There are two solutions to battery drain, plug the battery into a charger or isolate the battery (it’ll still drain but more slowly).

I think the link is to one of these “teaching your grandmother to suck eggs” blogs/videos. No offense intended :slightly_smiling_face: just a friendly observation.

Has anybody else experienced the frustration of searching for a simple solution to a simple problem and ended up with some twit making a Cecil B. DeMille Youtube production on replacing a screw?

Update: A no shit Sherlock moment @letsmile after watching (with the odd fast forward) the diagnoses that leaving the interior light on caused a draw on the battery. FFS.

Think you may have totally missed the point on parasitic draw. This isn’t simply leaving a ‘normally operating car’ unused for a long period of time and the battery draining, which I think the majority of folks understand thanks.
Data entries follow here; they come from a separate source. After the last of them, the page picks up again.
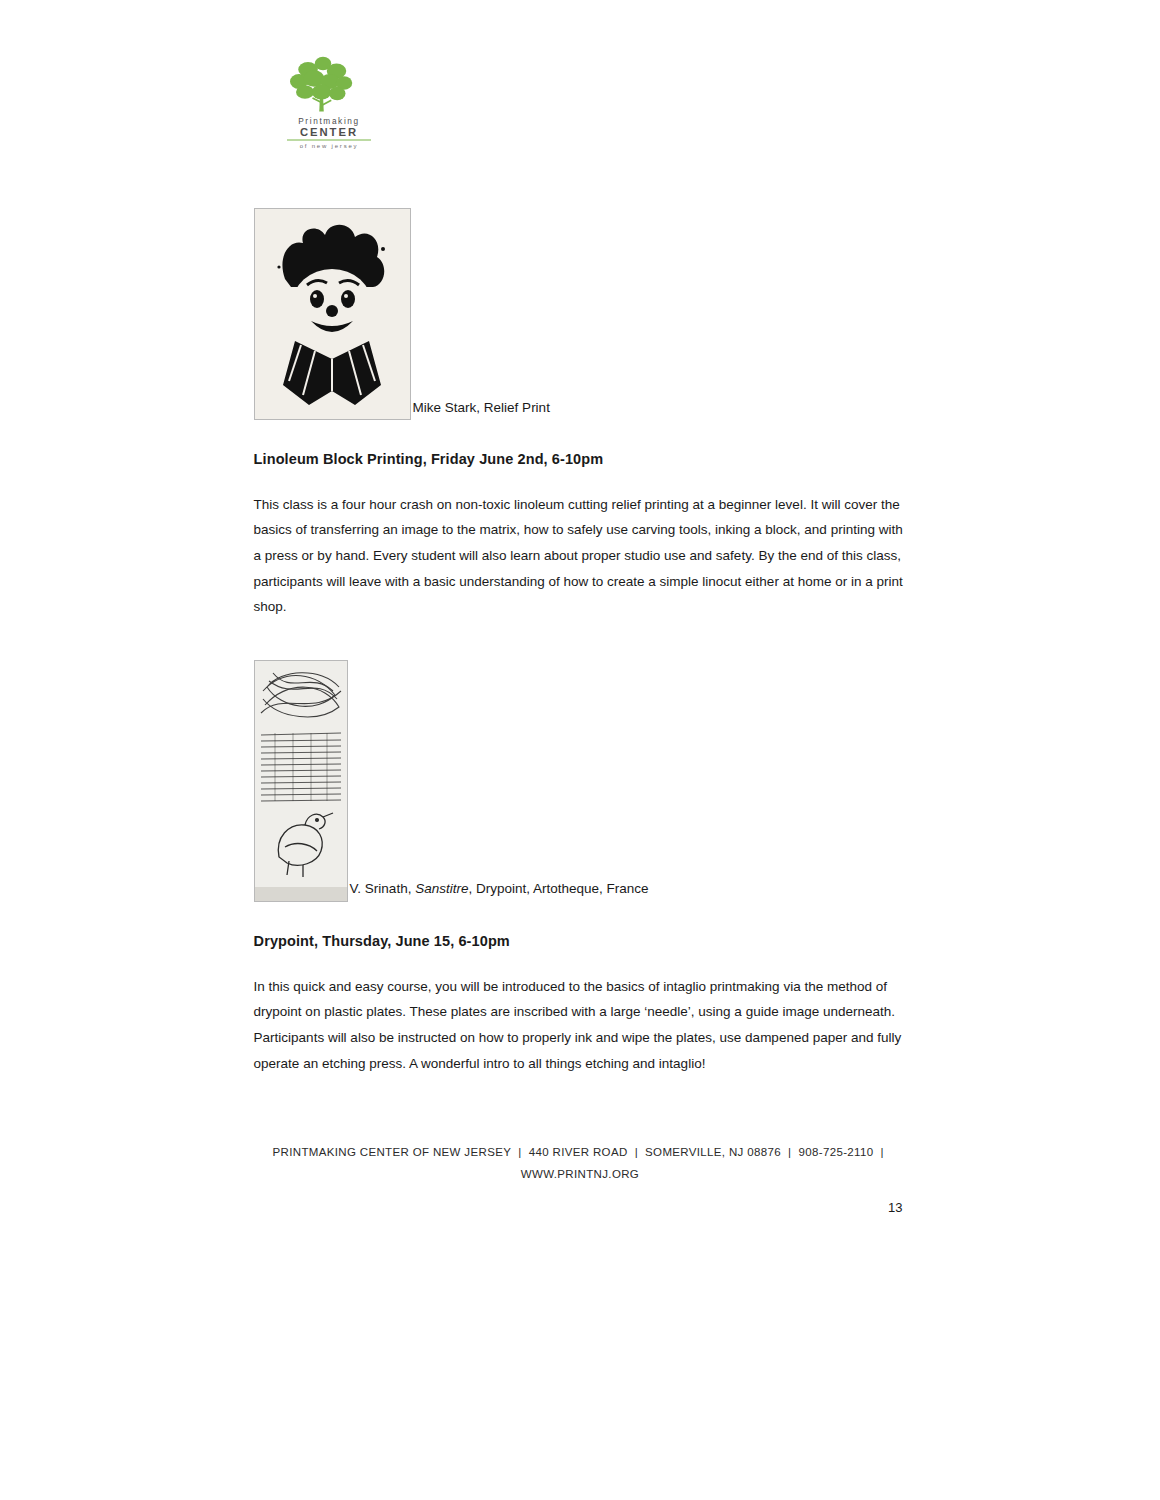Printmaking Center of New Jersey Printmaking CENTER of new jersey
Mike Stark, Relief Print
Linoleum Block Printing, Friday June 2nd, 6-10pm
This class is a four hour crash on non-toxic linoleum cutting relief printing at a beginner level. It will cover the basics of transferring an image to the matrix, how to safely use carving tools, inking a block, and printing with a press or by hand. Every student will also learn about proper studio use and safety. By the end of this class, participants will leave with a basic understanding of how to create a simple linocut either at home or in a print shop.
V. Srinath, Sanstitre, Drypoint, Artotheque, France
Drypoint, Thursday, June 15, 6-10pm
In this quick and easy course, you will be introduced to the basics of intaglio printmaking via the method of drypoint on plastic plates. These plates are inscribed with a large ‘needle’, using a guide image underneath. Participants will also be instructed on how to properly ink and wipe the plates, use dampened paper and fully operate an etching press. A wonderful intro to all things etching and intaglio!
PRINTMAKING CENTER OF NEW JERSEY | 440 RIVER ROAD | SOMERVILLE, NJ 08876 | 908-725-2110 | WWW.PRINTNJ.ORG
13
This is about abnormal drain on the battery leading to returning to a car after, in my case, a couple of days and it not being able to start. I personally don’t wish to have to recharge the battery every couple of days, or disconnect the battery, or put on trickle charge permanently.

No offense intended, but the devil’s in the detail, and understanding real solutions to real problems :wink::wink:

I suspect there aren’t many EV owners on the site, as yet… so perhaps you could also ask your question on an EV forum…

My 2006 car does have a duff-battery after a few days of non-use, due to the multitude of checks/whistles it has permanently on the go…
I leave it on trickle-charge/battery-tender whenever I kiss it goodnight… (unless I know I’ll be using it the next day)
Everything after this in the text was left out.